Experian: 73,5% recibió fraude y IA podría ayudar a detectarlo
El estudio de Experian Perú muestra cómo la exposición al fraude está transformando hábitos y expectativas, y cómo la IA podría desempeñar un papel clave en la detección y prevención.
Redacción T21 / 02.09.2026 / 4:29 pm

- El nuevo estudio de Experian Perú revela que la exposición al fraude ya está modificando los hábitos y expectativas de los usuarios, que buscan más señales de seguridad para confiar en sus interacciones digitales.
- La inteligencia artificial introduce un nuevo desafío: además de verificar identidades, el avance de agentes capaces de actuar en representación de las personas exigirá validar autorizaciones, contexto e interacciones.
Comprar, pagar, transferir o acceder a servicios financieros desde canales digitales ya forma parte de la vida cotidiana de millones de personas. A medida que estas interacciones se vuelven más frecuentes, también evoluciona un elemento fundamental para sostenerlas: la confianza digital, que consiste en la capacidad de reconocer con quién interactuamos, qué información compartimos y qué señales nos permiten actuar con seguridad.
En ese contexto, el nuevo estudio de Experian Perú, “Del fraude a la confianza digital: riesgos, prevención e inteligencia artificial en Perú”, revela que el 73,5 % de los peruanos recibió al menos un intento de fraude durante el último año, mientras que el 36,5 % señala haberlos experimentado varias veces. Más allá de dimensionar la exposición, los resultados permiten entender cómo esta realidad está transformando los comportamientos y expectativas de los usuarios en entornos digitales.

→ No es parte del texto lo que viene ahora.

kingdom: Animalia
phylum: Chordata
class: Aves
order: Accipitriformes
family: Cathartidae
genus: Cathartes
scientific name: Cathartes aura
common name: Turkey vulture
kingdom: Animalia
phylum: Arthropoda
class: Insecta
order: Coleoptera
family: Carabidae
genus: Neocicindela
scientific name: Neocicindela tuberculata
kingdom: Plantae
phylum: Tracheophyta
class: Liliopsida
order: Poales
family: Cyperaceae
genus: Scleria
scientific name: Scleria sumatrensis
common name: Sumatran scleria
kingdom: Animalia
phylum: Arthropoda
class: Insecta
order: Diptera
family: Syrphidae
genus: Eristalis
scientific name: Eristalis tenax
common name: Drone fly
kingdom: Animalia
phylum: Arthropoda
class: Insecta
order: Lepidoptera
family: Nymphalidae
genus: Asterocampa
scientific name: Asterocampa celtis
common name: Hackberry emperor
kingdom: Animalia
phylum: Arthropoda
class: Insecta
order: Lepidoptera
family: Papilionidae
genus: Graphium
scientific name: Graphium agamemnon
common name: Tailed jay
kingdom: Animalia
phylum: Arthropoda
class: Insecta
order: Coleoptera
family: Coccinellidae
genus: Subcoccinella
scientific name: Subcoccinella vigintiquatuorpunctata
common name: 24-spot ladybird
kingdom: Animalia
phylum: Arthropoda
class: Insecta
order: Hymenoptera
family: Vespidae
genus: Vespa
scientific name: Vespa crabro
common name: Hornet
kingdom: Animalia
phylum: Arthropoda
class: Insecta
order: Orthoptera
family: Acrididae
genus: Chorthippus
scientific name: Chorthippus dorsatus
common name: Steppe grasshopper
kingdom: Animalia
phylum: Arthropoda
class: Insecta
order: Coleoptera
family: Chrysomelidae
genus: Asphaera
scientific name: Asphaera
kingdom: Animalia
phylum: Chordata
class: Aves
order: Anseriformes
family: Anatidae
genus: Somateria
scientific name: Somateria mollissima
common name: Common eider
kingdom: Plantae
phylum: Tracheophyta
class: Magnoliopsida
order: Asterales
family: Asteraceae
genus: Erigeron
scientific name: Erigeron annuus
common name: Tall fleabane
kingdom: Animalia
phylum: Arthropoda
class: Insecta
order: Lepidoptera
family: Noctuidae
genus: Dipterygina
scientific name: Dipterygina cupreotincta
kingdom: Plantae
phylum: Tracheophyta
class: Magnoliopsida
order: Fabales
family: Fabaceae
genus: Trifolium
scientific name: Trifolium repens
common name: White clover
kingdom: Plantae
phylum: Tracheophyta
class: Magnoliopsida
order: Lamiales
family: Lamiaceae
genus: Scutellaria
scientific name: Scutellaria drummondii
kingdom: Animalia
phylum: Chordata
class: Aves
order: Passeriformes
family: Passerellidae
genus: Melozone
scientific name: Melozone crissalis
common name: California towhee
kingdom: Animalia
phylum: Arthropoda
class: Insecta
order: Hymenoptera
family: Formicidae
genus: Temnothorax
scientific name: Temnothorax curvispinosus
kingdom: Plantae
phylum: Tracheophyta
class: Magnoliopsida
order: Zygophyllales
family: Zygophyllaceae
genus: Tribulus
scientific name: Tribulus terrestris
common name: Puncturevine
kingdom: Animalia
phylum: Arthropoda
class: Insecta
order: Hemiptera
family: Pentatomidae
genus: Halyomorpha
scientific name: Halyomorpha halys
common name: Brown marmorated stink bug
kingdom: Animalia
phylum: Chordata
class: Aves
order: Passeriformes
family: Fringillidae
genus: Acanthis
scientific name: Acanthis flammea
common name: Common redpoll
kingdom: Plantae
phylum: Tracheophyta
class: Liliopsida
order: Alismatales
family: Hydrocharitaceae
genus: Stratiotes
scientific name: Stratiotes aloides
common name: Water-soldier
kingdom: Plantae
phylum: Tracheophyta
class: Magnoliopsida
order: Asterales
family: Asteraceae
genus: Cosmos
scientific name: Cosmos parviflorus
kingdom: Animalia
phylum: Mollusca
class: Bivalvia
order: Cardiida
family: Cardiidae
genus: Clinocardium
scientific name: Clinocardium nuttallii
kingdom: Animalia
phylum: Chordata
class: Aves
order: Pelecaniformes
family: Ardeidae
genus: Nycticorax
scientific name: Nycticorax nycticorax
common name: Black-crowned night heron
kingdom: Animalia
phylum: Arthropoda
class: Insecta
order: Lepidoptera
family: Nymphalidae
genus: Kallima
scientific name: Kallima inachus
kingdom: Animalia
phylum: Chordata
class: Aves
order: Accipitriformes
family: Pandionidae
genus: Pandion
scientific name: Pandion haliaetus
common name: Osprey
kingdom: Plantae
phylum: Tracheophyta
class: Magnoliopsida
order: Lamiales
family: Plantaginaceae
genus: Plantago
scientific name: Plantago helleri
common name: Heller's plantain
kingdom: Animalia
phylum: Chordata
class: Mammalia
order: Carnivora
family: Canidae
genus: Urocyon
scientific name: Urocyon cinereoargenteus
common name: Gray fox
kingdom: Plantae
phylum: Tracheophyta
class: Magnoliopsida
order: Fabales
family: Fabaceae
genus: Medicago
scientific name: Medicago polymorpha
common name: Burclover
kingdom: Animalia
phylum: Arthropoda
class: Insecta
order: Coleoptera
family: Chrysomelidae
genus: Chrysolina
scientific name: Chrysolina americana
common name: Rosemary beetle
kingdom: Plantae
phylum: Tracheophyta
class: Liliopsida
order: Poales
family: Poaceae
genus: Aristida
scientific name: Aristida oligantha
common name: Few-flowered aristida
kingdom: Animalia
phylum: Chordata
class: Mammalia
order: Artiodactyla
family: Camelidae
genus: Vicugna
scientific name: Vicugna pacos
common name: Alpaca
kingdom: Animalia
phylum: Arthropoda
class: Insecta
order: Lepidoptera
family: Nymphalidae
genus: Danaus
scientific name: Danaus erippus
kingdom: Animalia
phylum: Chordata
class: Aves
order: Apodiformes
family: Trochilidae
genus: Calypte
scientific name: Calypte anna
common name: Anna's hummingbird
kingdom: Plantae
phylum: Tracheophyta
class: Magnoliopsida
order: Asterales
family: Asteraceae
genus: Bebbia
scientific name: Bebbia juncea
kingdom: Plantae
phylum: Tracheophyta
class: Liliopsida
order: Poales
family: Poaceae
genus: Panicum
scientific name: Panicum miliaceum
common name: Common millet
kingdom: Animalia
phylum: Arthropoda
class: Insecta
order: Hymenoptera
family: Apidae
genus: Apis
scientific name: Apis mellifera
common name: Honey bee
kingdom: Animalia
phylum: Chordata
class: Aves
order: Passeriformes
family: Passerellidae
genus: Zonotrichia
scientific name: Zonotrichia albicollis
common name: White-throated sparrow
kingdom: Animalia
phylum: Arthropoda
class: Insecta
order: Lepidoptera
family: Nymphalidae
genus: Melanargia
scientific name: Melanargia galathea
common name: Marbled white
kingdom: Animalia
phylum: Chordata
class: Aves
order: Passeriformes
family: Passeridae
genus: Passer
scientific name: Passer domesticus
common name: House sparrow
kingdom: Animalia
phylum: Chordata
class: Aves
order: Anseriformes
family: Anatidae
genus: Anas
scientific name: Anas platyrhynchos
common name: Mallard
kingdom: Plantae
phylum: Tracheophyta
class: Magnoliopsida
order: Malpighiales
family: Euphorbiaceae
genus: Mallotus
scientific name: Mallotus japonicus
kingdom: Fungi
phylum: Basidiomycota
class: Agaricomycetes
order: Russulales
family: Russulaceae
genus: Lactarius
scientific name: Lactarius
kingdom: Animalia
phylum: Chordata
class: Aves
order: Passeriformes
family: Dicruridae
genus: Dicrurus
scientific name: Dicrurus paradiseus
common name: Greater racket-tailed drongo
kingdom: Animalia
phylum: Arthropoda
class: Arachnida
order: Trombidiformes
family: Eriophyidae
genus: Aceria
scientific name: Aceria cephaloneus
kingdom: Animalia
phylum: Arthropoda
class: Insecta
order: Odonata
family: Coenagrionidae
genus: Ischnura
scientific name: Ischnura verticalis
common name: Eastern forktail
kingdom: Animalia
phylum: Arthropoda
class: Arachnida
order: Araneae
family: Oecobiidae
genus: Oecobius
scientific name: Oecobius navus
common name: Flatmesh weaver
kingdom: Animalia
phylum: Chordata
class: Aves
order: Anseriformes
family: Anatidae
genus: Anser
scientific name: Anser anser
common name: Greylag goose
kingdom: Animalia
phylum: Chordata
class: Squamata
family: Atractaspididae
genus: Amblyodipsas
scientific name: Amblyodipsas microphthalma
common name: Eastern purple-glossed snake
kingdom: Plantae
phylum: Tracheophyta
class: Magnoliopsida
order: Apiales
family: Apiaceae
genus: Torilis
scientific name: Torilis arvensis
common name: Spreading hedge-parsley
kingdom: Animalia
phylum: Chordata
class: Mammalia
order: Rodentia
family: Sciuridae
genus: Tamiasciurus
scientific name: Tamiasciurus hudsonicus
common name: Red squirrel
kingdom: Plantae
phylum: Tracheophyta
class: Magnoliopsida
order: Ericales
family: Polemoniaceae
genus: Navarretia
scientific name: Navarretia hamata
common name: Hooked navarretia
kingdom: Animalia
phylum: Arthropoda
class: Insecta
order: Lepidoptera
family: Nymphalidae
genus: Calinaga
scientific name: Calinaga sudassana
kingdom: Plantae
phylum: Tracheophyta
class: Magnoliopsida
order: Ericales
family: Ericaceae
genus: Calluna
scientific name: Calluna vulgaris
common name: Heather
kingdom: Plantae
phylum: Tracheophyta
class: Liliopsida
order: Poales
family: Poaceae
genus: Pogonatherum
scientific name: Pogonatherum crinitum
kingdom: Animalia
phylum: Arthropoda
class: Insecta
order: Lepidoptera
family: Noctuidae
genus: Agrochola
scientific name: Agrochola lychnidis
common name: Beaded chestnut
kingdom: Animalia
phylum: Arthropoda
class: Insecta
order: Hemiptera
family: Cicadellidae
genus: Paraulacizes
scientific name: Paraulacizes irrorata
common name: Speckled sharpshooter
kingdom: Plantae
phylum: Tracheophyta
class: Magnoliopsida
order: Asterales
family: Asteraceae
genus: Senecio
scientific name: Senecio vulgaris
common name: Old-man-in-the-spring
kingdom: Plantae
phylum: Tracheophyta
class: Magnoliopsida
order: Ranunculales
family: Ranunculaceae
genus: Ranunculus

La exposición, además, ocurre en actividades que ya forman parte de la rutina de las personas: mensajes o chats, compras en línea, aplicaciones móviles y transacciones. El 95 % considera que estos casos ocurren con frecuencia en el país y el 71 % conoce a alguien que fue víctima, reforzando la idea de que el riesgo ya no se percibe como una situación aislada.
“La exposición al fraude está generando un usuario más cauteloso, pero también más exigente. Las personas ya incorporan hábitos como evitar llamadas desconocidas, utilizar plataformas conocidas o verificar antes de ingresar a un enlace. El siguiente paso es que esa cautela pueda convertirse en confianza: que los usuarios cuenten con señales claras para reconocer una interacción legítima y puedan desenvolverse con seguridad sin renunciar a la rapidez y facilidad que les ofrece la digitalización”, explica Alfredo Monasi, Pre-Sales Specialist de Experian Perú.
Los resultados refuerzan esta nueva expectativa: el 44 % prioriza los controles robustos de seguridad al evaluar una interacción, por encima de una marca conocida (32 %) o de un proceso rápido y sencillo (24 %). La seguridad adquiere así un peso mayor que la conveniencia y se convierte en una condición cada vez más relevante de la experiencia digital.
La inteligencia artificial plantea una nueva frontera para la confianza digital
La inteligencia artificial lleva este desafío a una nueva etapa. El 48 % de los peruanos se siente poco o nada seguro de poder identificar una llamada, mensaje, imagen o video creado o alterado con IA. Al mismo tiempo, existe apertura hacia la propia tecnología como herramienta de protección: el 57 % permitiría que soluciones de IA analicen información para detectar posibles fraudes y el 88 % quiere aprender a reconocer engaños creados con esta tecnología.
Esta evolución será aún más relevante con el desarrollo de agentes de inteligencia artificial capaces de buscar información, comparar alternativas, interactuar con organizaciones e incluso ejecutar determinadas acciones en representación de las personas. Si durante años una de las principales preguntas de la confianza digital fue si una persona era quien decía ser, el siguiente desafío será también determinar si un agente realmente representa a esa persona y cuenta con autorización para actuar en su nombre.
“La IA está cambiando las señales que tradicionalmente utilizábamos para decidir si una interacción era legítima. En un entorno donde personas y agentes inteligentes comenzarán a interactuar con mayor frecuencia, la confianza dependerá cada vez más de poder validar identidades, autorizaciones y contexto. Ahí los datos de calidad, la analítica y la inteligencia artificial adquieren un rol fundamental para identificar comportamientos inusuales y generar confianza en tiempo real”, agrega Alfredo Monasi.
La evolución del fraude muestra así una transformación más amplia de la confianza digital. En un ecosistema financiero donde circula cada vez más información y participan personas, organizaciones y nuevas tecnologías, el desafío dejará de ser únicamente detectar amenazas para avanzar hacia la capacidad de validar interacciones en tiempo real. Datos confiables, identidad, analítica e inteligencia artificial serán piezas cada vez más relevantes para construir esa nueva infraestructura de confianza.